In his letter last month, Russlyn Ali, the Education Department’s assistant secretary for civil rights, wrote that Jewish students would join the ranks of others who merit protection under the law.

“Antisemitic harassment can trigger responsibilities under Title VI,” he wrote, adding that while Title VI does not cover discrimination based solely on religion, “groups [such as Jews] that face discrimination on the basis of actual or perceived shared ancestry or ethnic characteristics may not be denied protection under Title VI on the ground that they also share a common faith.”

Recourse

In a joint statement praising OCR’s ruling, Mr. Klein and Ms. Tuchman recognized that, in the wake of the new decision, when Jewish students are harassed, intimidated, or forced to face a hostile antisemitic school environment, “their schools will no longer be able to ignore the problem.”

“There will now be financial and other consequences under federal law if colleges and universities do not respond to end the antisemitic harassment and prevent it from recurring,” they said.

The noted with satisfaction that while no Jewish children should ever be confronted with antisemitic bigotry at their schools, now, if they are, there is legal recourse.

“OCR is obligated to respond to the problem, and schools are obligated to fix the hostile environments so that Jewish students can get their education in a safe environment that is conducive to learning,” they said.

Happening Elsewhere

The new ruling did not come a minute too soon. According to Mr. Klein and Ms. Tuchman, Jewish college students have experienced antisemitic incidents “from Columbia to the University of Dakota, to UC Berkeley, and elsewhere.”
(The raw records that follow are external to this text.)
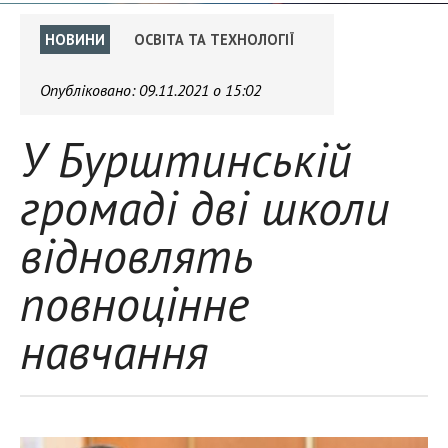
НОВИНИ
ОСВІТА ТА ТЕХНОЛОГІЇ
Опубліковано:
09.11.2021 о 15:02
У Бурштинській
громаді дві школи
відновлять
повноцінне
навчання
That is why ZOA’s next goal is to have Title VI amended so that it specifically encompasses religious discrimination. Otherwise, said Ms. Tuchman and Mr. Klein, it is conceivable that OCR or another agency could undo or diminish the protection.

Palestine at Columbia

At Columbia University in Manhattan, where antisemitism masquerading as anti-Zionism has caused frequent incidents, Palestine is now a recognized country. Last month, the school opened the first US Center for Palestine Studies.

Some Columbia students and faculty members pointed out that, during the British Mandate, from 1917 until the reestablishment of the State of Israel in 1948, the term “Palestine” referred to all of what is now Israel, including Judea and Samaria, but was allocated for a Jewish homeland in the Balfour Declaration. The Palestinian Authority uses the British Mandate term and teaches in its textbooks and media that Arabs should have sovereignty over the entire area, precluding the State of Israel.

When asked to identify who is a Palestinian, the new center’s co-director, Rashid Khalidi, who serves as the Edward Said Professor of Modern Arab Studies at Columbia and has had numerous acrimonious run-ins with Jewish students on campus, said Palestinians are “defined as those who describe themselves as such.”

Although Mr. Khalidi has ambitious plans for the center, he has little funding. He said he wants to “have post-docs, be able to bring students here from Palestinian universities, and fund research.”

No State of Israel

None of that seems to involve determining how Palestine plans to live in peace with the Jewish state next door. The word “Israel” does not appear once in the center’s 500-word mission statement, but the term “occupied territories” appears several times.

The apprehension with which the pro-Israel community views the new center was captured by Columbia undergraduate Ethan Perets who, in a public letter to the school’s daily newspaper, implored Dr. Khalidi not to allow the Center for Palestine Studies to be “transformed from an institute for higher learning into a safe haven for anti-Zionist propaganda.”

It is exactly what Mitchell Bard, author of The Arab Lobby suspects will happen. “I wonder if this is going to become the center for anti-Israel studies,” he said.

If it leads to harassment, it is a safe bet ZOA will be watching, armed with the OCR’s new decision to defend Jews.